Exercise aim:
Reproduce the data below line by line, with every character unchanged.

START Data to process

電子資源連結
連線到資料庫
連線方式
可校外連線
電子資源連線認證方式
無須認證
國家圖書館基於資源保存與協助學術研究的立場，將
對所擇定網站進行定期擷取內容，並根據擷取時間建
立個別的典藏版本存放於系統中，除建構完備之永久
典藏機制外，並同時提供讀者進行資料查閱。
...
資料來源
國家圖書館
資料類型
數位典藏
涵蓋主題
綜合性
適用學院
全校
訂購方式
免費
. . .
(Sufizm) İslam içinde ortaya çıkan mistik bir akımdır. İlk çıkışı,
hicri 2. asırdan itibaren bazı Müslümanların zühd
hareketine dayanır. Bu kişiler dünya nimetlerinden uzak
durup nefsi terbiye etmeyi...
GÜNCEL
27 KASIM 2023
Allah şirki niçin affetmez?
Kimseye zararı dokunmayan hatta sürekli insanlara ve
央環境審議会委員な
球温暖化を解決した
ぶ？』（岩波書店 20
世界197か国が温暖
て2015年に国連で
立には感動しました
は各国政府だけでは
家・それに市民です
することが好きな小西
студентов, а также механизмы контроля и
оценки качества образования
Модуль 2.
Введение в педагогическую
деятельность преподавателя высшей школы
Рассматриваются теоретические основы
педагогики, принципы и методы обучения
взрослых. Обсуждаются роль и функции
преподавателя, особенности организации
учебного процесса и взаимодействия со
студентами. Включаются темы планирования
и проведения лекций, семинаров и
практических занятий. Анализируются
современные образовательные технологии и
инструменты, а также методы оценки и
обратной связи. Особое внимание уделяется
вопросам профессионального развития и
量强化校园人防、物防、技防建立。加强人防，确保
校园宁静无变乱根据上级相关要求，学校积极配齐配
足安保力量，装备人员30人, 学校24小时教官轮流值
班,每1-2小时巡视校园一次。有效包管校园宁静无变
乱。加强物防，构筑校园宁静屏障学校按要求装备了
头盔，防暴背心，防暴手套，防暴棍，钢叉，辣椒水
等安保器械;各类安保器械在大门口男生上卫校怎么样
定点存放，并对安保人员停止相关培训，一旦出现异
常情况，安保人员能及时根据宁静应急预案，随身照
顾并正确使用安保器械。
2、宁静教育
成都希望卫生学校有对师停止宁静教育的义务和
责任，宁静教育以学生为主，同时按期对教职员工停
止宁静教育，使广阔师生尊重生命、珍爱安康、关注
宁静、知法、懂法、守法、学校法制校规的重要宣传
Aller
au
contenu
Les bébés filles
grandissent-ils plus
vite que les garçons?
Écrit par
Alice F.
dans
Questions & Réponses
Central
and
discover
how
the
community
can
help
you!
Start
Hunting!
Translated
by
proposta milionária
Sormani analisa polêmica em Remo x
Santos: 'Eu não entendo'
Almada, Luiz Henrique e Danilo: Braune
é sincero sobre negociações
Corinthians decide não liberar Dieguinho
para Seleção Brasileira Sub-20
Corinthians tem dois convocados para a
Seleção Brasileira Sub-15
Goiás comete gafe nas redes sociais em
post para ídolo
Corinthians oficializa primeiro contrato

END Data to process

Written solution:
電子資源連結
連線到資料庫
連線方式
可校外連線
電子資源連線認證方式
無須認證
國家圖書館基於資源保存與協助學術研究的立場，將
對所擇定網站進行定期擷取內容，並根據擷取時間建
立個別的典藏版本存放於系統中，除建構完備之永久
典藏機制外，並同時提供讀者進行資料查閱。
...
資料來源
國家圖書館
資料類型
數位典藏
涵蓋主題
綜合性
適用學院
全校
訂購方式
免費
. . .
(Sufizm) İslam içinde ortaya çıkan mistik bir akımdır. İlk çıkışı,
hicri 2. asırdan itibaren bazı Müslümanların zühd
hareketine dayanır. Bu kişiler dünya nimetlerinden uzak
durup nefsi terbiye etmeyi...
GÜNCEL
27 KASIM 2023
Allah şirki niçin affetmez?
Kimseye zararı dokunmayan hatta sürekli insanlara ve
央環境審議会委員な
球温暖化を解決した
ぶ？』（岩波書店 20
世界197か国が温暖
て2015年に国連で
立には感動しました
は各国政府だけでは
家・それに市民です
することが好きな小西
студентов, а также механизмы контроля и
оценки качества образования
Модуль 2.
Введение в педагогическую
деятельность преподавателя высшей школы
Рассматриваются теоретические основы
педагогики, принципы и методы обучения
взрослых. Обсуждаются роль и функции
преподавателя, особенности организации
учебного процесса и взаимодействия со
студентами. Включаются темы планирования
и проведения лекций, семинаров и
практических занятий. Анализируются
современные образовательные технологии и
инструменты, а также методы оценки и
обратной связи. Особое внимание уделяется
вопросам профессионального развития и
量强化校园人防、物防、技防建立。加强人防，确保
校园宁静无变乱根据上级相关要求，学校积极配齐配
足安保力量，装备人员30人, 学校24小时教官轮流值
班,每1-2小时巡视校园一次。有效包管校园宁静无变
乱。加强物防，构筑校园宁静屏障学校按要求装备了
头盔，防暴背心，防暴手套，防暴棍，钢叉，辣椒水
等安保器械;各类安保器械在大门口男生上卫校怎么样
定点存放，并对安保人员停止相关培训，一旦出现异
常情况，安保人员能及时根据宁静应急预案，随身照
顾并正确使用安保器械。
2、宁静教育
成都希望卫生学校有对师停止宁静教育的义务和
责任，宁静教育以学生为主，同时按期对教职员工停
止宁静教育，使广阔师生尊重生命、珍爱安康、关注
宁静、知法、懂法、守法、学校法制校规的重要宣传
Aller
au
contenu
Les bébés filles
grandissent-ils plus
vite que les garçons?
Écrit par
Alice F.
dans
Questions & Réponses
Central
and
discover
how
the
community
can
help
you!
Start
Hunting!
Translated
by
proposta milionária
Sormani analisa polêmica em Remo x
Santos: 'Eu não entendo'
Almada, Luiz Henrique e Danilo: Braune
é sincero sobre negociações
Corinthians decide não liberar Dieguinho
para Seleção Brasileira Sub-20
Corinthians tem dois convocados para a
Seleção Brasileira Sub-15
Goiás comete gafe nas redes sociais em
post para ídolo
Corinthians oficializa primeiro contrato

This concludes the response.